Before we go into summarizing Sonnet 73, we should make one thing clear from the start: not much really happens in this poem as far as ideas are concerned. Basically, you've got one idea (the speaker is growing old, and it stinks) that runs from line 1 all the way down to line 12.
In lines 13-14, you get a different idea, though it's related to the first one. The speaker tells the person he is talking to that, because he (the speaker) is going to die soon, the other person should treasure their love all the more.
Fair enough—so why are we reading this poem exactly? Well, the thing is that, this being a poem and all, it's a lot less about what the poet says and a lot more about how he says it. In this case, how the poet says it makes all the difference. That's because Sonnet 73 is really all about the poet showing off—by using a different main metaphor in each of the three quatrains.
In quatrain 1, the main idea is all about the changing of the seasons: the speaker compares his middle-aged self to a tree that is losing its leaves in fall.

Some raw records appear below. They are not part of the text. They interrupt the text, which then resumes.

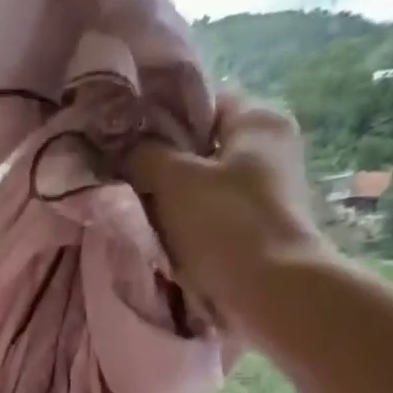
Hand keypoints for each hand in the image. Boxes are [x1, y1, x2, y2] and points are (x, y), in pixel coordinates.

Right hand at [128, 89, 337, 318]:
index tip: (122, 138)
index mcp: (258, 119)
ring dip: (169, 194)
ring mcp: (265, 188)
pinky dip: (185, 219)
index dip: (157, 115)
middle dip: (160, 159)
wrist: (271, 292)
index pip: (199, 100)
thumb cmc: (225, 224)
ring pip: (201, 180)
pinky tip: (159, 231)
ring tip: (133, 205)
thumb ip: (142, 154)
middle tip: (121, 174)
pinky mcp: (257, 224)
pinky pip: (209, 211)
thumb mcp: (173, 179)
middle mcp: (269, 146)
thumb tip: (123, 148)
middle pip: (199, 143)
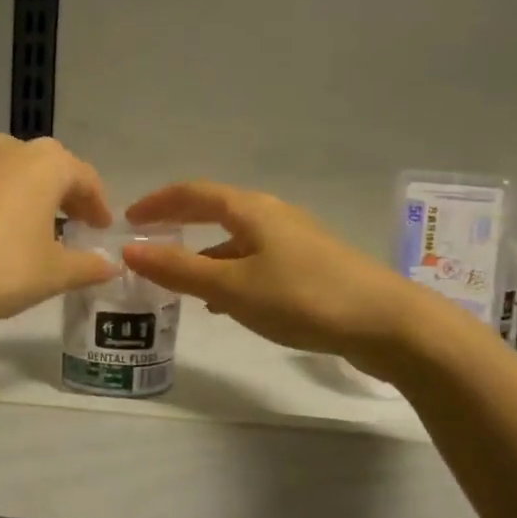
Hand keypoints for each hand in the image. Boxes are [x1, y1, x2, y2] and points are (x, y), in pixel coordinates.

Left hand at [0, 136, 117, 326]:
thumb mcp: (52, 273)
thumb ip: (87, 267)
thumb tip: (110, 266)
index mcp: (47, 163)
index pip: (85, 177)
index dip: (99, 204)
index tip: (103, 228)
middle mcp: (12, 150)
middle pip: (50, 166)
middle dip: (67, 194)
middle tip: (76, 223)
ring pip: (16, 171)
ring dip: (32, 193)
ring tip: (37, 225)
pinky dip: (2, 200)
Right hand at [122, 181, 418, 357]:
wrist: (387, 324)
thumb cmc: (303, 297)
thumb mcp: (233, 286)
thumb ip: (179, 269)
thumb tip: (129, 249)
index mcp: (251, 210)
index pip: (193, 193)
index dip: (158, 203)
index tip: (128, 217)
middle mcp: (273, 216)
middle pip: (216, 211)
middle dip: (179, 224)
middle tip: (148, 241)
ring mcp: (295, 241)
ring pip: (236, 239)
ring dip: (204, 253)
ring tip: (178, 279)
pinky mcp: (310, 267)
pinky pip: (255, 261)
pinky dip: (230, 273)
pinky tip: (225, 303)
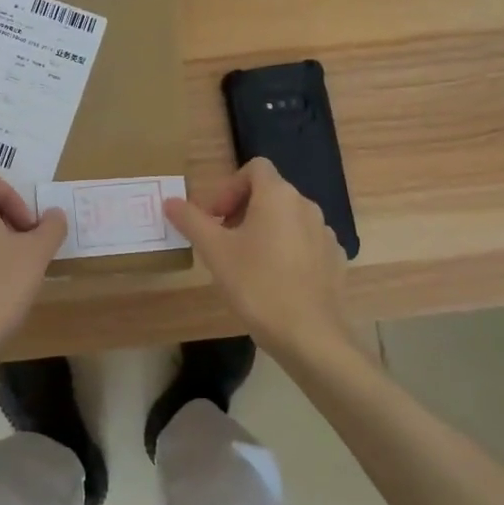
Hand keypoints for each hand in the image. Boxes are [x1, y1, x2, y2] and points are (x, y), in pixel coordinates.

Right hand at [165, 158, 350, 353]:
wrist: (310, 335)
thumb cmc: (257, 285)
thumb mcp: (214, 251)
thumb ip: (191, 220)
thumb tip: (169, 201)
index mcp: (278, 196)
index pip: (254, 168)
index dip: (229, 187)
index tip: (215, 217)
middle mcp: (306, 206)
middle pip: (269, 193)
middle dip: (241, 210)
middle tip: (221, 242)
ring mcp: (325, 234)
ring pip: (286, 220)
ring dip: (263, 231)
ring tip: (245, 264)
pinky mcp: (334, 260)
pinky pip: (303, 243)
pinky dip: (285, 251)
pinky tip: (272, 281)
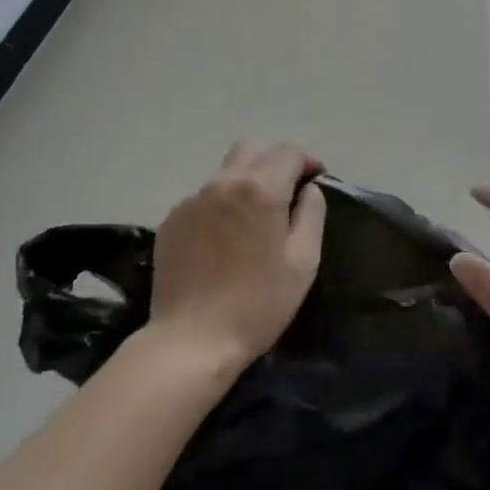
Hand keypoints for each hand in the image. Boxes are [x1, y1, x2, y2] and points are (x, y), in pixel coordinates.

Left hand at [148, 142, 326, 370]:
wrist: (190, 341)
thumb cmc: (258, 304)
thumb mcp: (303, 262)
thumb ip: (312, 214)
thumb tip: (310, 189)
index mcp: (261, 189)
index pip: (288, 152)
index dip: (307, 160)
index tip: (317, 179)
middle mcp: (224, 183)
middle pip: (254, 148)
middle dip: (276, 158)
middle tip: (290, 186)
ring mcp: (193, 200)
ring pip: (227, 170)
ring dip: (248, 178)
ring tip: (258, 212)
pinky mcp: (172, 220)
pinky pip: (205, 196)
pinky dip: (223, 201)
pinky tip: (227, 235)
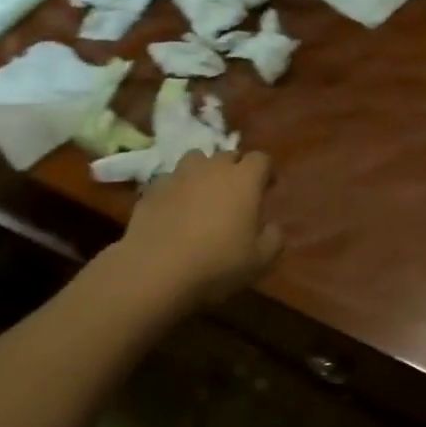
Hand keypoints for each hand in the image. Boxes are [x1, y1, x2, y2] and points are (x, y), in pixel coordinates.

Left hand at [117, 150, 283, 309]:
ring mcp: (179, 175)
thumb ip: (274, 238)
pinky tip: (174, 211)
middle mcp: (212, 168)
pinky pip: (169, 181)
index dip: (266, 172)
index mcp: (244, 179)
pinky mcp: (152, 189)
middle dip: (235, 170)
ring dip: (203, 172)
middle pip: (228, 155)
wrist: (156, 270)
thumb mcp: (260, 261)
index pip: (261, 159)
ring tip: (203, 195)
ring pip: (196, 160)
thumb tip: (273, 227)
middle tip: (236, 195)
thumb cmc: (217, 263)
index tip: (267, 188)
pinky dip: (176, 190)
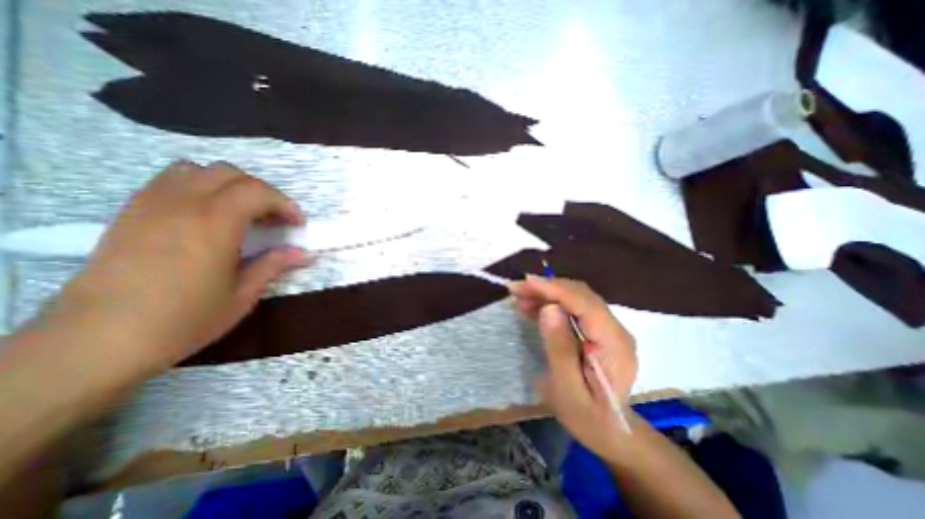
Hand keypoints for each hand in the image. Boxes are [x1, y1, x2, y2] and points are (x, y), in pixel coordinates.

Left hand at [49, 161, 305, 373]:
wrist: (97, 340)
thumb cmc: (183, 319)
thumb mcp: (242, 295)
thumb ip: (273, 265)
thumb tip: (302, 252)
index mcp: (213, 224)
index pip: (257, 191)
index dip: (285, 203)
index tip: (297, 223)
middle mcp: (182, 204)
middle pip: (231, 173)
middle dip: (262, 191)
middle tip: (274, 218)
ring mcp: (150, 204)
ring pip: (198, 170)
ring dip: (230, 185)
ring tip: (242, 212)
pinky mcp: (130, 211)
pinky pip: (171, 180)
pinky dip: (200, 186)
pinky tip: (208, 214)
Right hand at [510, 276, 641, 456]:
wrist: (608, 431)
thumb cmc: (587, 417)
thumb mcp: (567, 388)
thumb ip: (559, 348)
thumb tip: (548, 309)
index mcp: (614, 345)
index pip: (585, 305)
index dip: (555, 290)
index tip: (526, 282)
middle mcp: (615, 329)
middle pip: (580, 295)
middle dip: (546, 287)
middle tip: (516, 288)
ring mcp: (607, 328)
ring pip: (575, 297)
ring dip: (546, 293)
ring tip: (519, 295)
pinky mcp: (597, 329)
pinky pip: (572, 307)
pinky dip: (550, 302)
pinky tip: (530, 304)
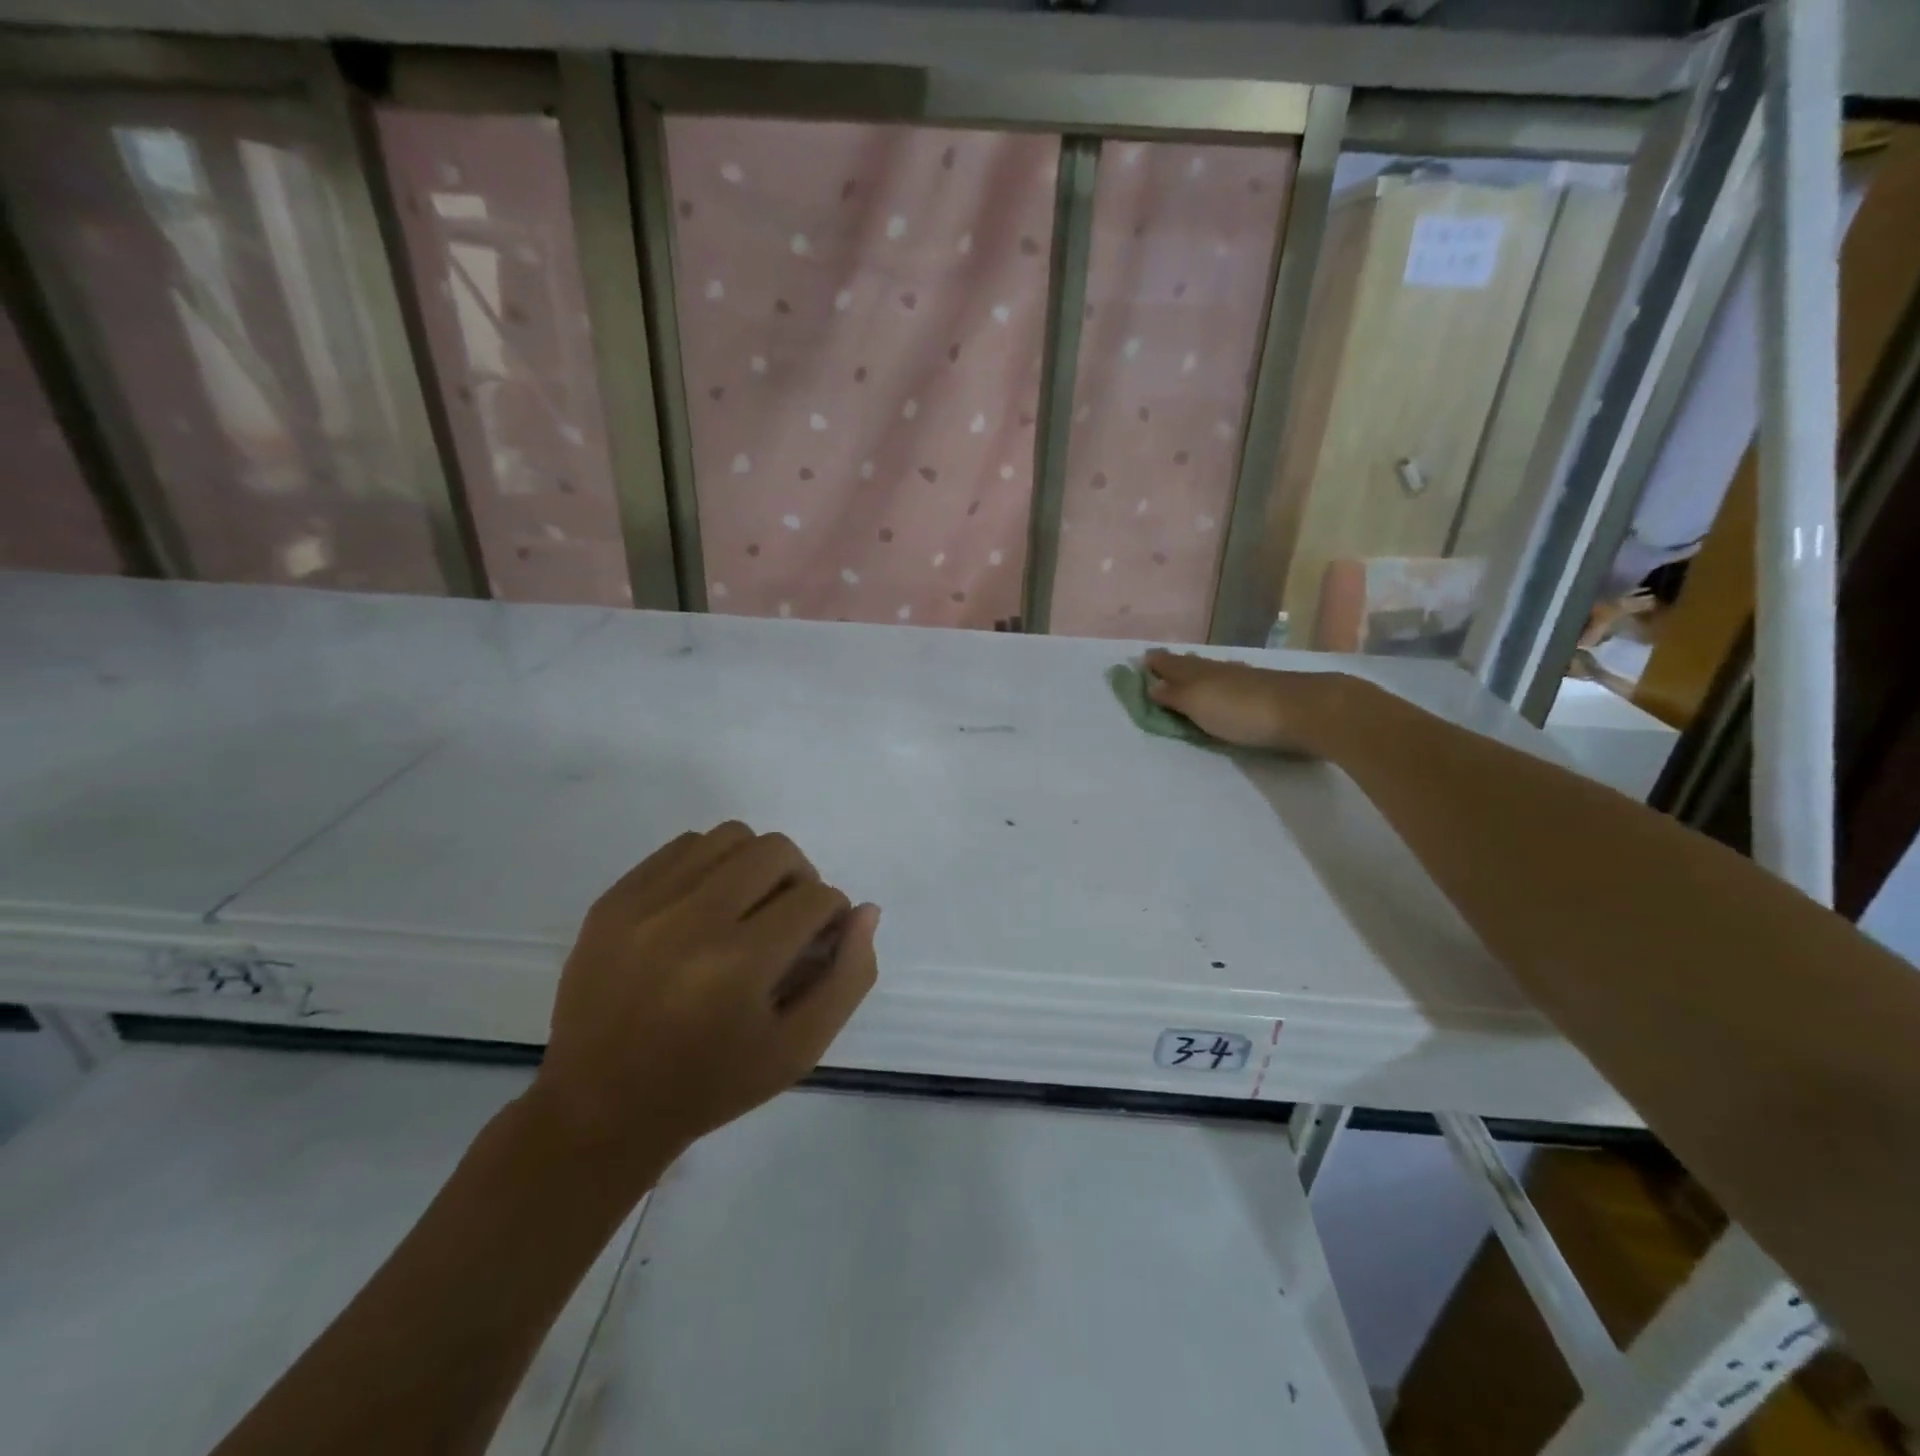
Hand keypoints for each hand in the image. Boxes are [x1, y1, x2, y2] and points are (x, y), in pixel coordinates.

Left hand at [527, 822, 877, 1183]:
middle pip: (775, 850)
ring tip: (749, 906)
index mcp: (738, 966)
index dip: (832, 914)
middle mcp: (690, 922)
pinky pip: (682, 847)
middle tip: (790, 917)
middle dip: (801, 878)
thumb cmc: (712, 1085)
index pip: (816, 898)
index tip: (822, 940)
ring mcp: (643, 905)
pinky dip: (711, 864)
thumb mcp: (799, 1049)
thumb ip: (848, 977)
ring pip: (729, 836)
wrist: (599, 1109)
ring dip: (756, 864)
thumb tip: (865, 910)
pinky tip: (708, 905)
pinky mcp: (613, 899)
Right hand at [1143, 650, 1351, 754]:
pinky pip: (1238, 680)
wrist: (1308, 711)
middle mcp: (1222, 670)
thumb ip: (1175, 696)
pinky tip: (1231, 682)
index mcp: (1201, 673)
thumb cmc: (1243, 710)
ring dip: (1202, 671)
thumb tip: (1152, 685)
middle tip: (1164, 662)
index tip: (1144, 659)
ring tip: (1193, 673)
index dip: (1158, 663)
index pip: (1173, 665)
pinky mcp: (1272, 690)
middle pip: (1194, 665)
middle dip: (1178, 664)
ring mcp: (1249, 679)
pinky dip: (1226, 680)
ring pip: (1217, 671)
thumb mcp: (1199, 705)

In quatrain 2, he changes imagery. Now, the speaker compares himself to a fading sunset. Then, in quatrain 3, he changes things up again, this time comparing himself to the last glow of a fire in the process of burning out.
Throughout all this time, we haven't heard anything about love, or the specific relationship between the speaker and whomever he is speaking to. So when the concluding couplet comes around, it gets to have a nice surprise effect by revealing exactly the details that have remained hidden until now. This is all pretty nifty, in Shmoop's humble opinion.